What I also would like to remind everyone in the context that we’ve been discussing that it’s not the first time that we’ve been evaluating coronavirus vaccines in the clinic. And we’ve been doing this with also the SARS vaccines that have reached the clinic, or even the MERS vaccines that have reached the clinic. And even though we were never given the opportunity of fully advancing the vaccine development for those two, mostly because the virus was pretty much controlled, and making these phase three clinical trials, you require a level of virus circulating in the community, right to see the efficacy.
So we already also had a lot of safety evidence from prior trials from all of our research on coronaviruses before. I think we should remember that now, also not only RNA vaccines, but many of these other platforms of vaccines, there’s now millions of people that have been vaccinated. So I think that it gives you quite a strong assurance that they are safe, I think.
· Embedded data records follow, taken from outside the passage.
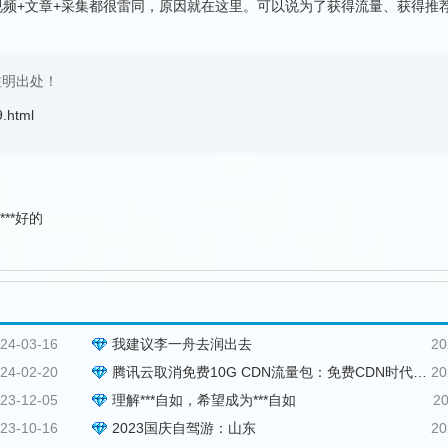
视频+文章+采集都很雷同，原因就在这里。可以说为了获得流量、获得推荐
注明出处！
9.html
**好的
24-03-16
我建议李一舟去润出去
20
24-02-20
腾讯云取消免费10G CDN流量包：免费CDN时代结束
20
23-12-05
理解***自如，希望成为***自如
20
23-10-16
2023国庆自驾游：山东
20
And most likely, they all will work, some better than others. Some will work better for some demographics, maybe even some regions of the world. But I think right now, they’re really going to be the game-changer, to really try to reduce the virus circulating in our communities, while at the same time really offloading some of the health care pressures that we’re having, because people are going to have a lot less symptoms using these vaccines.
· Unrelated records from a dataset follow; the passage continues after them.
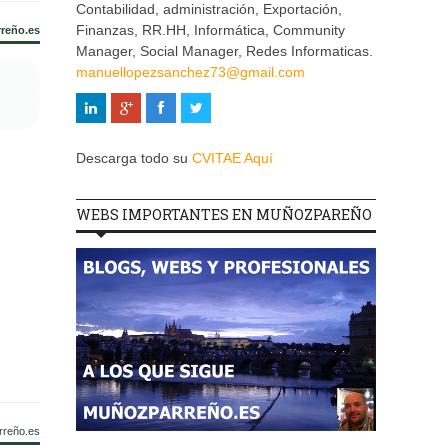
Contabilidad, administración, Exportación,
Finanzas, RR.HH, Informática, Community
rreño.es
Manager, Social Manager, Redes Informaticas.
manuellopezsanchez73@gmail.com
Descarga todo su
CVITAE Aquí
WEBS IMPORTANTES EN MUÑOZPAREÑO
rreño.es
IRA FLATOW: I’m Ira Flatow. This is Science Friday from WNYC Studios. We’ve talked about the existing research. We’ve talked about the money. But are there other ways, the effort to create COVID-19 vaccines were able to happen faster without compromising quality, Maria?
MARIA BOTTAZZI: So, three things right? The technology that allowed us to know that the sequence of the virus was done in less than a week, it’s amazing. So technology in general is accelerating. So not only technology and the sequencing, but also technology and being able to track the virus. And we could have done a little bit better with the diagnostics.
But at least we know technology is key. That is very different what we have today from even 10 years ago. The fact that there’s so much virus circulating, unfortunately, in our communities allowed these large phase III clinical trials to really reach what we call clinical endpoints quicker, because people were getting infected. So therefore, they could measure how well the vaccines would reduce the clinical symptoms.
And clearly what Dr. Amara said, that the influx of money to advance manufacturing, because usually companies wait until they know the vaccine works before they even say, OK, now I’ll invest in making bulk loads of the vaccine. The fact that they made a lot of vaccine production ahead of even knowing whether they would work, that probably skimmed off another couple of years. So those are really the three main aspects that I think have really had a drastic reduction of the timeline.
IRA FLATOW: We have run out of time, so much to talk about, so little time to talk with you. I want to thank both of you for taking time. Dr. Maria Elena Bottazzi is Associate Dean at the National School of Tropical Medicine. Baylor College of Medicine Co-Director of Texas Children’s Hospital Center for Vaccine Development in Houston. Thank you for being with us today.
MARIA BOTTAZZI: Thank you so much, Ira. It was a great pleasure to share this with you and with Dr. Amara.
IRA FLATOW: You’re welcome. And Dr. Rama Amara, Professor of Microbiology and Immunology at Emory University’s National Primate Center in Atlanta. Dr. Amara, thank you for taking time to be with us today.
RAMA AMARA: Thank you, it’s my pleasure, and it’s also a pleasure to be with Dr. Maria.